提供的段落:
2、LinearRegressionWithSGD類,該類是基於無正規化的隨機梯度下降,而且是繼承GeneralizedLinearAlgorithm[LinearRegressionModel]廣義迴歸類

/**
 * Train a linear regression model with no regularization using Stochastic Gradient Descent.
 * This solves the least squares regression formulation
 *              f(weights) = 1/n ||A weights-y||^2^
 * (which is the mean squared error).
 * Here the data matrix has n rows, and the input RDD holds the set of rows of A, each with
 * its corresponding right hand side label y.
 * See also the documentation for the precise formulation.
 */
@Since("0.8.0")
class LinearRegressionWithSGD private[mllib] (
    private var stepSize: Double,//步長
    private var numIterations: Int,//迭代次數
    private var miniBatchFraction: Double)//參與迭代樣本的比列
  extends GeneralizedLinearAlgorithm[LinearRegressionModel] with Serializable {

  private val gradient = new LeastSquaresGradient()  //閱讀:3
  private val updater = new SimpleUpdater()  //閱讀:4
  @Since("0.8.0")
  override val optimizer = new GradientDescent(gradient, updater) //閱讀:5
    .setStepSize(stepSize)
    .setNumIterations(numIterations)
    .setMiniBatchFraction(miniBatchFraction)

  /**
   * Construct a LinearRegression object with default parameters: {stepSize: 1.0,
   * numIterations: 100, miniBatchFraction: 1.0}.
   */
  @Since("0.8.0")
  def this() = this(1.0, 100, 1.0) 

  override protected[mllib] def createModel(weights: Vector, intercept: Double) = {
    new LinearRegressionModel(weights, intercept)
  }
}

/**
 * Top-level methods for calling LinearRegression.
 *
 */
@Since("0.8.0")
object LinearRegressionWithSGD {

  /**
   * Train a Linear Regression model given an RDD of (label, features) pairs. We run a fixed number
   * of iterations of gradient descent using the specified step size. Each iteration uses
   * `miniBatchFraction` fraction of the data to calculate a stochastic gradient. The weights used
   * in gradient descent are initialized using the initial weights provided.
   *
   * @param input RDD of (label, array of features) pairs. Each pair describes a row of the data
   *              matrix A as well as the corresponding right hand side label y
   * @param numIterations Number of iterations of gradient descent to run.
   * @param stepSize Step size to be used for each iteration of gradient descent.
   * @param miniBatchFraction Fraction of data to be used per iteration.
   * @param initialWeights Initial set of weights to be used. Array should be equal in size to
   *        the number of features in the data.
   *
   */
  @Since("1.0.0")
  def train(
      input: RDD[LabeledPoint],
      numIterations: Int,
      stepSize: Double,
      miniBatchFraction: Double,
      initialWeights: Vector): LinearRegressionModel = {
    new LinearRegressionWithSGD(stepSize, numIterations, miniBatchFraction)
      .run(input, initialWeights)

已存資料:
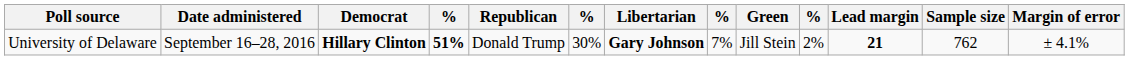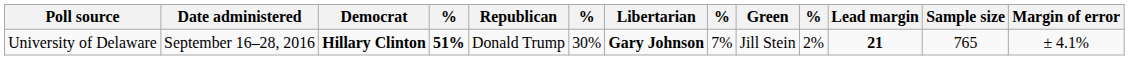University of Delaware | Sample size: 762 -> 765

---

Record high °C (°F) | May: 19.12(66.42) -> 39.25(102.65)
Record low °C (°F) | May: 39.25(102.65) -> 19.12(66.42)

==

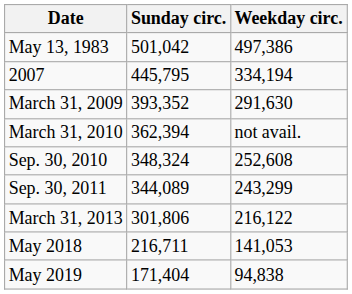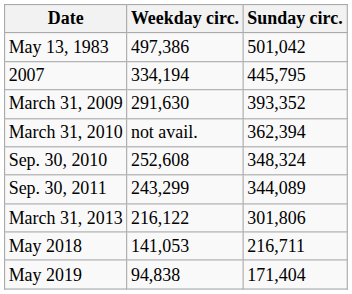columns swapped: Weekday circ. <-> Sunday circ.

任務:
根據提供的段落,說說 train 方法是怎麼用梯度下降訓練模型的,每次迭代又用多少資料來算隨機梯度?

輸出如下:
train 會用指定的步長,跑固定次數的梯度下降迭代,權重從傳入的初始權重開始。每次迭代只拿 miniBatchFraction 這個比例的資料來算隨機梯度。